Economy, Sci & Tech

Medical Monitoring System Goes Wireless

Medical Monitoring System Goes WirelessMedical Monitoring System Goes Wireless

Iranian researchers have developed a new program that helps doctors monitor patients’ vital signs wirelessly.

This is the first such indigenous system, which and could be expanded into other areas once further testing is conducted.

Mahyar Babazadeh, director of the medical research project, said the device has been designed for electrocardiography monitoring systems, ISNA reported.

The device is used to remove the initial limitations of ECG monitoring systems, since the patients may pull wires unintentionally, causing damage to the system. The new system will work on a UHF signal similar to those used for broadcasting, however, on a limited range.

"The jolts are felt more when patients need to be moved or separated from the device," he said.

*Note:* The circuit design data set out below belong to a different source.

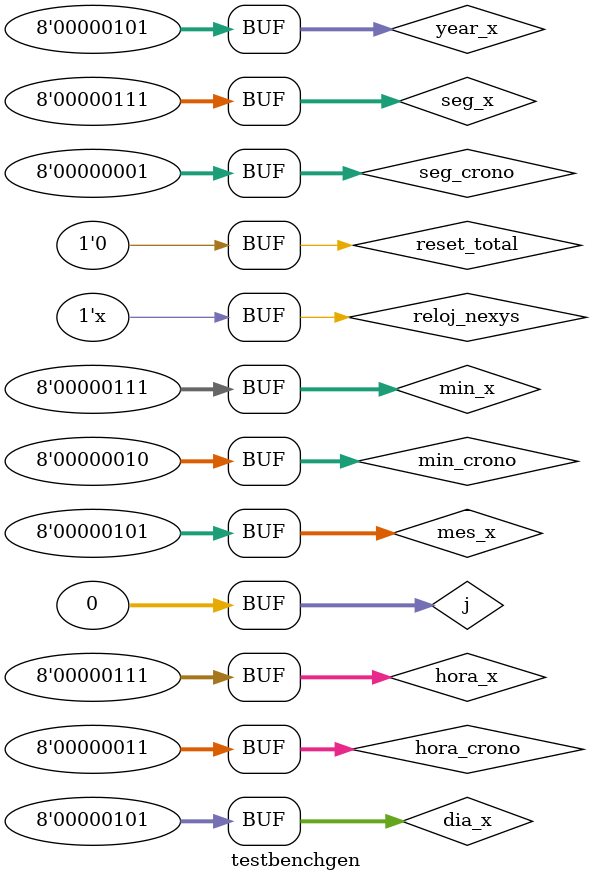
<source format=v>
`timescale 1ns / 1ps


module testbenchgen;

	// Inputs
	reg reloj_nexys;
	reg reset_total;
	reg [1:0] direc_prog;
	reg [2:0] prog_crono;
	reg [2:0] prog_fecha;
	reg [2:0] prog_hora;
	reg crono_final;
	reg tiempo;
	reg formato;
	reg [7:0] hora_x;
	reg [7:0] min_x;
	reg [7:0] seg_x;
	reg [7:0] dia_x;
	reg [7:0] mes_x;
	reg [7:0] year_x;
	reg [7:0] hora_crono;
	reg [7:0] min_crono;
	reg [7:0] seg_crono;

	// Outputs
	wire [11:0] color_salida;
	wire hsync;
	wire vsync;
	wire ON_VID;
	wire [9:0] x_p;
	wire [9:0] y_p;

	
	always #5 reloj_nexys=~reloj_nexys;
	integer i;
	integer j;


	initial begin
		// Initialize Inputs
		reloj_nexys = 0;
		reset_total = 0;
		hora_crono = 0;
		min_crono= 0;
		seg_crono= 0;
		hora_x = 0;
		min_x = 0;
		seg_x = 0;
		dia_x= 0;
		mes_x= 0;
		year_x= 0;

		// Wait 100 ns for global reset to finish
		#100
		reset_total=1;
		#10
		reset_total=0;
#10
		    reset_total = 1;
		    j=0;
			 hora_crono = 0;
		min_crono = 1;
		seg_crono = 1;
		hora_x = 1;
		min_x = 1;
		seg_x = 1;
		dia_x= 1;
		mes_x= 1;
		year_x= 1;
		    #50
		reset_total = 0;
		hora_crono= 3;
		min_crono = 2;
		seg_crono= 1;
		hora_x = 7;
		min_x = 7;
		seg_x = 7;
		dia_x= 5;
		mes_x= 5;
		year_x= 5;
		end
      
endmodule


</source>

"Using the new system, those parts attached via wires can be made wireless and help doctors know about patients’ conditions at any time and under all circumstances."

Remote medical monitoring is still a relatively new industry in Iran. Medical science and technology have been classified by President Hassan Rouhani administration as areas of specific growth in the current five-year development plan.

The growth in wireless monitoring internationally has also caused some in the medical field to worry about the possibility of hacking through wireless systems.

One recent study in the US, conducted by FCC, said unlicensed devices could be operating on the same frequency as medical monitoring.

Wireless technology operates on Channel 37 of the UHF band–most of which is used for television broadcasts. At the American FCC hearing, Chairman Tom Wheeler said, "Wireless medical telemetry devices and radio astronomy services will continue to have interference protection on Channel 37."

In recent months, different ministries have begun to offer limited grants to help spearhead new research in medical technologies, but the program is still relatively unknown to most postgraduate students.